The code is written in Python and requires the following libraries:
- Pandas
- Requests
- NumPy
- Scikit-learn
- Matplotlib
- Seaborn
-
Clone the repository:
git clone https://github.com/HugoTex98/Breast-Cancer-Prediction.git cd Breast-Cancer-Prediction
-
Create a virtual environment and activate it:
python3 -m venv venv source venv/bin/activate # On Windows use `venv\Scripts\activate`
-
Install the required dependencies:
pip install -r requirements.txt
To build and run the Docker container for this project, follow the steps below:
First, navigate to the root directory of the project (where Dockerfile
is located) and run the following command to build the Docker image:
docker build -t breast-cancer-prediction .
This command builds the Docker image using the instructions in the Dockerfile and tags it as breast-cancer-prediction.
Once the image is built, you can run the Docker container using the following command:
docker run -it --rm breast-cancer-prediction
-it
: Runs the container in interactive mode, allowing you to interact with the terminal inside the container.--rm
: Automatically removes the container once it stops running, keeping your environment clean.breast-cancer-prediction
: The name of the Docker image you built.
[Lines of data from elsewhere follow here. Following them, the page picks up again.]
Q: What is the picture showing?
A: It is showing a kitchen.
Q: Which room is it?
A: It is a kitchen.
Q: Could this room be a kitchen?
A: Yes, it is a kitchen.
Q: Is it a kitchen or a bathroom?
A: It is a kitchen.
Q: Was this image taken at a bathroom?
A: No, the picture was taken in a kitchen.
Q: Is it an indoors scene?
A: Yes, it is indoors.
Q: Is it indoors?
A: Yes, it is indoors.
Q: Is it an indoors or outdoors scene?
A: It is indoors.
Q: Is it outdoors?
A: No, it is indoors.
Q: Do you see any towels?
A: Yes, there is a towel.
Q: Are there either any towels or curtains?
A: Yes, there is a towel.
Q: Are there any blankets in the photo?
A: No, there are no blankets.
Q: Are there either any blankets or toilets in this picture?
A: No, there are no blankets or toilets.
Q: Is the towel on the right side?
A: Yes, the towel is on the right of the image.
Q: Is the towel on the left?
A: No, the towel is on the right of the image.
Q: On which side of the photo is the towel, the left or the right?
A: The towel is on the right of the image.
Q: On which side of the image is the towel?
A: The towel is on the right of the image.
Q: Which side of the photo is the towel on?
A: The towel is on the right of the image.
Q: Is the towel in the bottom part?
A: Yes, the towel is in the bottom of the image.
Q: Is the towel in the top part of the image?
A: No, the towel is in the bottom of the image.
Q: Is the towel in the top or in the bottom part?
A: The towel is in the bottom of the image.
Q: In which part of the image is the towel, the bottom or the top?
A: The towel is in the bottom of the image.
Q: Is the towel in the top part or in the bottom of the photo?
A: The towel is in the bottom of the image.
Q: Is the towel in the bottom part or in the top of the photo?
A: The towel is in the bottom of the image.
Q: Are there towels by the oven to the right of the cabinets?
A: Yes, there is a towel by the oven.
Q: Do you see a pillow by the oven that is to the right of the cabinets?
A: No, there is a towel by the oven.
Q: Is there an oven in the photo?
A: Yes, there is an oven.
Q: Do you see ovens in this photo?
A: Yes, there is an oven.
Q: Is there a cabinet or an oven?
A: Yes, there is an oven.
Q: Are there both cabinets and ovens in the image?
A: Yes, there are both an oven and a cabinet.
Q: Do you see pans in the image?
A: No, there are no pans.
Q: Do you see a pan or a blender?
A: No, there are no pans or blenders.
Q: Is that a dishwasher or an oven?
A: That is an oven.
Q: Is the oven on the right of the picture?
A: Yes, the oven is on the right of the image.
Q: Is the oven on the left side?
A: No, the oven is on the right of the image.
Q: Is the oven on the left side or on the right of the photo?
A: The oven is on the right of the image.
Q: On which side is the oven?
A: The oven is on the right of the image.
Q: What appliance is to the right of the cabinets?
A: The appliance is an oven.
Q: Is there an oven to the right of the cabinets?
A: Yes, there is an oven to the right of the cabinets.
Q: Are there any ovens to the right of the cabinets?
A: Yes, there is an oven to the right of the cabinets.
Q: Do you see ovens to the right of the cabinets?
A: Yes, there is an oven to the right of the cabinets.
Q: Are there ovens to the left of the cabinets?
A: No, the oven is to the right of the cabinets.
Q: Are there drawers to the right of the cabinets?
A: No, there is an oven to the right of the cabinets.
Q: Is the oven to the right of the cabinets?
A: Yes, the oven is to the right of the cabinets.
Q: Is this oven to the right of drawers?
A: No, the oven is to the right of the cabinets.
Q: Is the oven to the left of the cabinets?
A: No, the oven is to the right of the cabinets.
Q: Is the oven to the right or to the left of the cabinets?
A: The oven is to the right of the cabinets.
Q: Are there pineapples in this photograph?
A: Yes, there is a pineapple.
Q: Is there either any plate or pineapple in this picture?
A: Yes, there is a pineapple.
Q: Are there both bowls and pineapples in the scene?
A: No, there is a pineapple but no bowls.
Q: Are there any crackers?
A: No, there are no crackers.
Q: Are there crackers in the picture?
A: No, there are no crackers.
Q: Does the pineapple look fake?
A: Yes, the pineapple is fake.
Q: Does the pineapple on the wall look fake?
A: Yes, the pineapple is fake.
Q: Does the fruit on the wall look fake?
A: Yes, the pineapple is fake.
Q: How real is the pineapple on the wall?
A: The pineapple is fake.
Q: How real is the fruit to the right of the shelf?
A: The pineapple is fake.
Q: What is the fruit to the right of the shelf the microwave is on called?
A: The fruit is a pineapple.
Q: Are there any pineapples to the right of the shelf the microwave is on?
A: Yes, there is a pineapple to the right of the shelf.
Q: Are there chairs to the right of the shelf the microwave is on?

Since the project is not a web application and does not expose any ports, the output from the script will be directly visible in the terminal where the container runs. If the script generates output files, they will be saved in the container's file system.
To stop the container while it’s running, you can do so by pressing Ctrl + C in the terminal where the container is running.
Run the program using the command-line interface:
python main.py
Follow the prompts to load data, process it, explore the features, and use Machine Learning models to predict Breast Cancer.
In the future, I plan to implement the following improvements and features to enhance the functionality and performance of this project:
-
Expand Model Selection:
- Integrate additional machine learning models, such as Gradient Boosting Machines (GBM) or XGBoost, to compare performance with the current models.
-
Model Comparison module:
- Implement a module inside
Metrics
program to evaluate which model is the best (considering the best metric for the use case).
- Implement a module inside
-
Hyperparameter Optimization:
- Implement a module to use Optuna to optimize the performance of the classifiers.
-
Data Augmentation:
- Apply data augmentation techniques (SMOTE) to increase the dataset and potentially improve model accuracy.
-
Containerization and Deployment:
- Refine the Docker setup to allow for easy deployment on cloud platforms like AWS or Azure, including CI/CD pipeline integration.
-
Testing and Validation:
- Implement unit tests and continuous integration (CI) pipelines to ensure code quality and detect potential issues before deployment (maybe ML Flow for model monitoring).
-
AutoML
- Maybe implement some AutoML like PyCaret to speed up modelling.